Now's Not a Good Time to Talk About Infrastructure


This is one of those times when reality hits home.

Reality dictates that, in order to upgrade and improve the nation's water infrastructure, someone is going to have to pay more in taxes or fees in order to make it happen. If people are going to talk about how government has to act like a family around the kitchen table (which it isn't, but oh well), then now is the moment when those same people sitting around the kitchen table have to find the money to have a new well dug or figure out how to afford running a pipe to the city's water supply. Are we ready for this kind of mature, serious discussion?

Of course not.

We just had a serious adult conversation in this country about cutting the deficit. And I don't remember anyone pointing out how foolish we were being by not spending money to improve our national infrastructure.

The people who still talk about how government should cut spending and cut taxes and let the private sector handle things have won the day. This is the accepted view of our national discourse--you're dead on arrival if you talk about raising taxes. But you're a serious thinker if you can quote Ayn Rand and deliver a magic pony who has a bundle of cheap water pipes tied to its back.

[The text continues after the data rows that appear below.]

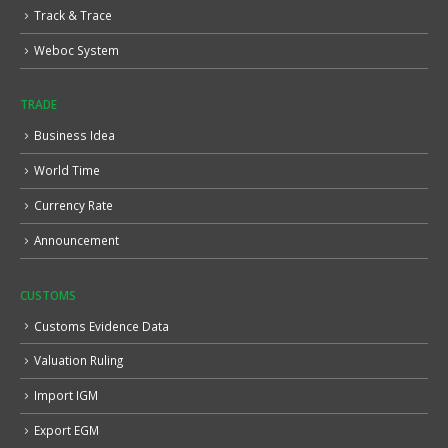
Track & Trace
Weboc System
TRADE
Business Idea
World Time
Currency Rate
Announcement
CUSTOMS
Customs Evidence Data
Valuation Ruling
Import IGM
Export EGM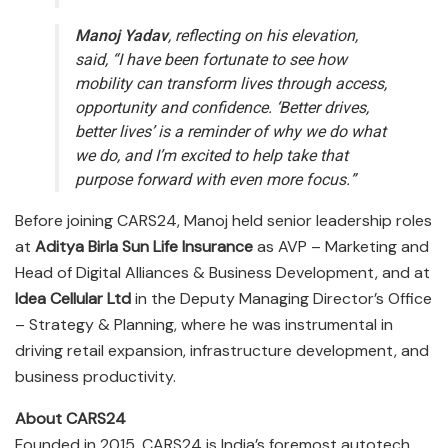
Manoj Yadav
, reflecting on his elevation,
said,
“I have been fortunate to see how
mobility can transform lives through access,
opportunity and confidence. ‘Better drives,
better lives’ is a reminder of why we do what
we do, and I’m excited to help take that
purpose forward with even more focus.”
Before joining CARS24, Manoj held senior leadership roles
at
Aditya Birla Sun Life Insurance
as AVP – Marketing and
Head of Digital Alliances & Business Development, and at
Idea Cellular Ltd
in the Deputy Managing Director’s Office
– Strategy & Planning, where he was instrumental in
driving retail expansion, infrastructure development, and
business productivity.
About CARS24
Founded in 2015, CARS24 is India’s foremost autotech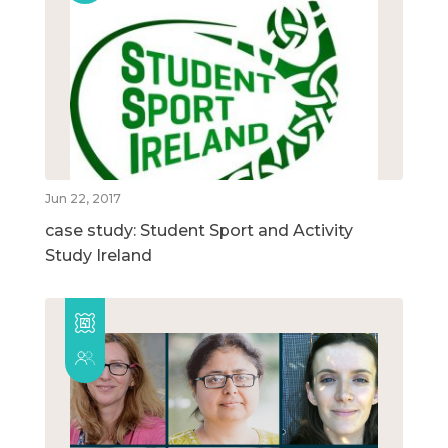
Jun 22, 2017
case study: Student Sport and Activity
Study Ireland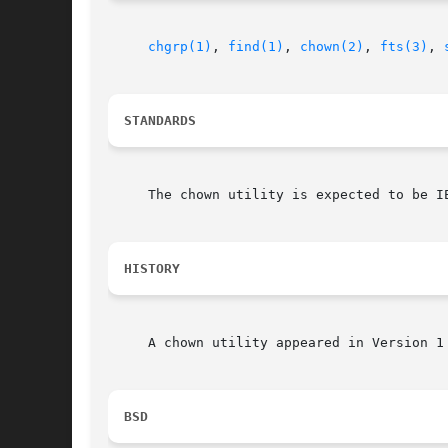
chgrp(1)
, 
find(1)
, 
chown(2)
, 
fts(3)
, 
STANDARDS
     The chown utility is expected to be IE
HISTORY
     A chown utility appeared in Version 1 
BSD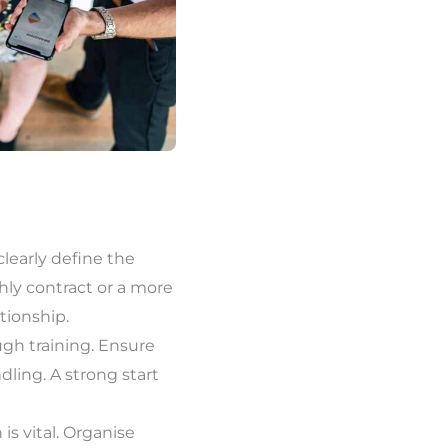
 clearly define the
hly contract or a more
tionship.
ugh training. Ensure
ndling. A strong start
s vital. Organise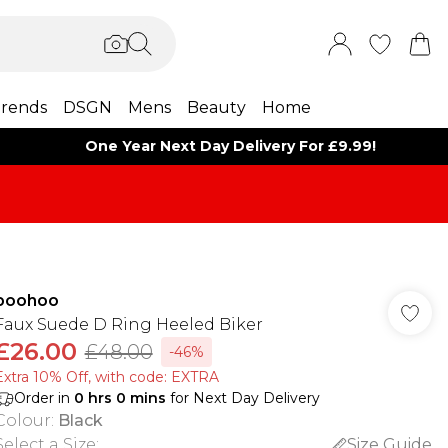
rends
DSGN
Mens
Beauty
Home
One Year Next Day Delivery For £9.99!
boohoo
Faux Suede D Ring Heeled Biker
£26.00
£48.00
-46%
Extra 10% Off, with code: EXTRA
Order in
0
hrs
0
mins
for Next Day Delivery
Colour
:
Black
Select a Size
:
Size Guide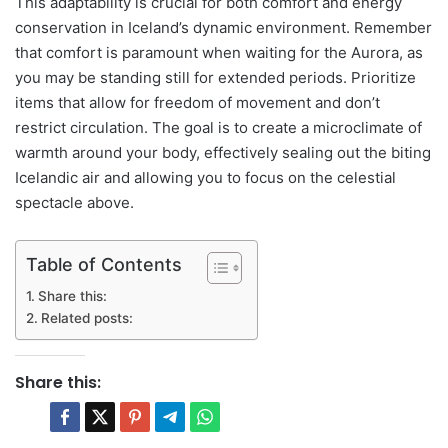
This adaptability is crucial for both comfort and energy
conservation in Iceland’s dynamic environment. Remember
that comfort is paramount when waiting for the Aurora, as
you may be standing still for extended periods. Prioritize
items that allow for freedom of movement and don’t
restrict circulation. The goal is to create a microclimate of
warmth around your body, effectively sealing out the biting
Icelandic air and allowing you to focus on the celestial
spectacle above.
Table of Contents
Share this:
Related posts:
Share this: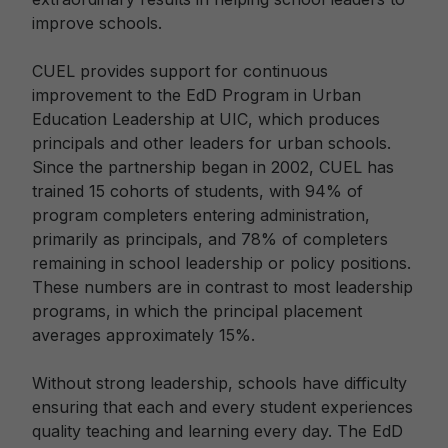
improve schools.
CUEL provides support for continuous
improvement to the EdD Program in Urban
Education Leadership at UIC, which produces
principals and other leaders for urban schools.
Since the partnership began in 2002, CUEL has
trained 15 cohorts of students, with 94% of
program completers entering administration,
primarily as principals, and 78% of completers
remaining in school leadership or policy positions.
These numbers are in contrast to most leadership
programs, in which the principal placement
averages approximately 15%.
Without strong leadership, schools have difficulty
ensuring that each and every student experiences
quality teaching and learning every day. The EdD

I feel bad for the communities involved. I hope that, at every level, they have adults in charge who can figure out how to raise the funds necessary to make improvements. I have a sneaky suspicion that they will have to deal with cranks and kooks who will make their decision making process harder than it already is, solely because the failed idea that tax cuts equals money! growth! success! has taken root in the American consciousness.

Still waiting for it all to work out in the end? Not me.